Plot showing paths the optimisation took given different starting points

Figure: Plot of optimisation

Running L-BFGS to optimise our cost function with starting values at major Australian cities, we see that the optimisation tends to move to coastal regions. This is expected, as these regions contain the ideal climate and resources needed for data centres.

Heatmap of cost function scores evaluated across Australia

Figure: Heatmap of cost function across Australia

Looking at the heat map for values of the cost function across Australia, we again see that coastal regions have lower cost (except in some places up north that lack infrastructure). Some particularly promising locations appear to be around Perth, South East Queensland, Darwin, and Adelaide.
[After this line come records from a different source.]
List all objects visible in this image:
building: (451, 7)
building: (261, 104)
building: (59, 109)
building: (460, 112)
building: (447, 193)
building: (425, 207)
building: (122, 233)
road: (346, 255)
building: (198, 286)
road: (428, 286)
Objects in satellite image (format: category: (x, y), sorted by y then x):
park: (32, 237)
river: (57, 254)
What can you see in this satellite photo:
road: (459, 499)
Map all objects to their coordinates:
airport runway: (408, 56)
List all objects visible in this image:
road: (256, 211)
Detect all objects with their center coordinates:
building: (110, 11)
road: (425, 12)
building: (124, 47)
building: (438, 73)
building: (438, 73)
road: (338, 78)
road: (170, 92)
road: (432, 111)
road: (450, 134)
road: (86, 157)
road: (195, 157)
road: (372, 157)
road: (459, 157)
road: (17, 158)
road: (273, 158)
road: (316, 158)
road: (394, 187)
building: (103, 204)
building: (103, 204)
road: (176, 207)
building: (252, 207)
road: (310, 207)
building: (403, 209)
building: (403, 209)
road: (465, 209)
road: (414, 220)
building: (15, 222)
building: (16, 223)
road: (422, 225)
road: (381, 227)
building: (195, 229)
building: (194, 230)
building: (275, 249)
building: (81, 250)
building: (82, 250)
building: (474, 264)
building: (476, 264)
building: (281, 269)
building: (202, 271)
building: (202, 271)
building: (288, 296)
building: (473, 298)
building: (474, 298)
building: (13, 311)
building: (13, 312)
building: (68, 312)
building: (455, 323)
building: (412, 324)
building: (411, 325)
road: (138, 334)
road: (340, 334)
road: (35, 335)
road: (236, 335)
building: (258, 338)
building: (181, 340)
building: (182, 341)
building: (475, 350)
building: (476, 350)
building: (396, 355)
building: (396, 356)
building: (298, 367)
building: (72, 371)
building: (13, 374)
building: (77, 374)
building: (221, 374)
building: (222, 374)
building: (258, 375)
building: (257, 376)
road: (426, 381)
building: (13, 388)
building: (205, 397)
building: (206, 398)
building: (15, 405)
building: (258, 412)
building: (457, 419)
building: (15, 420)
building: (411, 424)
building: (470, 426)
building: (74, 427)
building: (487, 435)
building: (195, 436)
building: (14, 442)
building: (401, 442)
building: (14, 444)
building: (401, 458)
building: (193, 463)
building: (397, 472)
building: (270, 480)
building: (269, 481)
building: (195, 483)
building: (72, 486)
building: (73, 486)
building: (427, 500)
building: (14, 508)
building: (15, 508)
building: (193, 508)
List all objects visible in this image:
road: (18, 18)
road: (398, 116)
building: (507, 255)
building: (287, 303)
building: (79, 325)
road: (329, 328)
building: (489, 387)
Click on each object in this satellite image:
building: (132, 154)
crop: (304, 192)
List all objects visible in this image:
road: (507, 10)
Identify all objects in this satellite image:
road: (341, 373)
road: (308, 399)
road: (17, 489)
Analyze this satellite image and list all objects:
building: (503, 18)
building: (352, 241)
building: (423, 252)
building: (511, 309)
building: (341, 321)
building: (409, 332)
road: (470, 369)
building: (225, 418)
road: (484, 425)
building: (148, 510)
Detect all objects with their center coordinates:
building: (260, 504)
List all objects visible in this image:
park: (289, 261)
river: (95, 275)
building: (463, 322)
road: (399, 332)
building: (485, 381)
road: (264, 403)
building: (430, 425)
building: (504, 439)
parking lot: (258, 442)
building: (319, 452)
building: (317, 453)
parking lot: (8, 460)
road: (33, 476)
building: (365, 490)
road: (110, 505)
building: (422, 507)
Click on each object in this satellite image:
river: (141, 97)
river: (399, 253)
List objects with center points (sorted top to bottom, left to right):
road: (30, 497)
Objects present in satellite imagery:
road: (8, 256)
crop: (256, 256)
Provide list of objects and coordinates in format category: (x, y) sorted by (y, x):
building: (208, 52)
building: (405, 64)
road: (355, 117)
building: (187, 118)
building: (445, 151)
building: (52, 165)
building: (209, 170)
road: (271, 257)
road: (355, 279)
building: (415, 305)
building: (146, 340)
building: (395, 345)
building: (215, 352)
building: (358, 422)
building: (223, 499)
Moving forward with this model, we would need to integrate smart grid data for real-time energy usage across Australia to optimise data centre performance (possibly training an RNN or transformer model to predict time series data using AI). We didn’t have access to good data for this, so we didn’t integrate it into the model. We could also integrate information about fibre optic infrastructure if we had access to it (proprietary data). In terms of regulations, we can examine the locations our current model selected and seek expert opinions about how the laws and regulations of each location will affect building and maintaining data centres, and how they will affect operations. Finally, in the future, we may wish to consider data about floods and bushfires (natural disasters that regularly affect Australia) to further improve the performance of our cost function.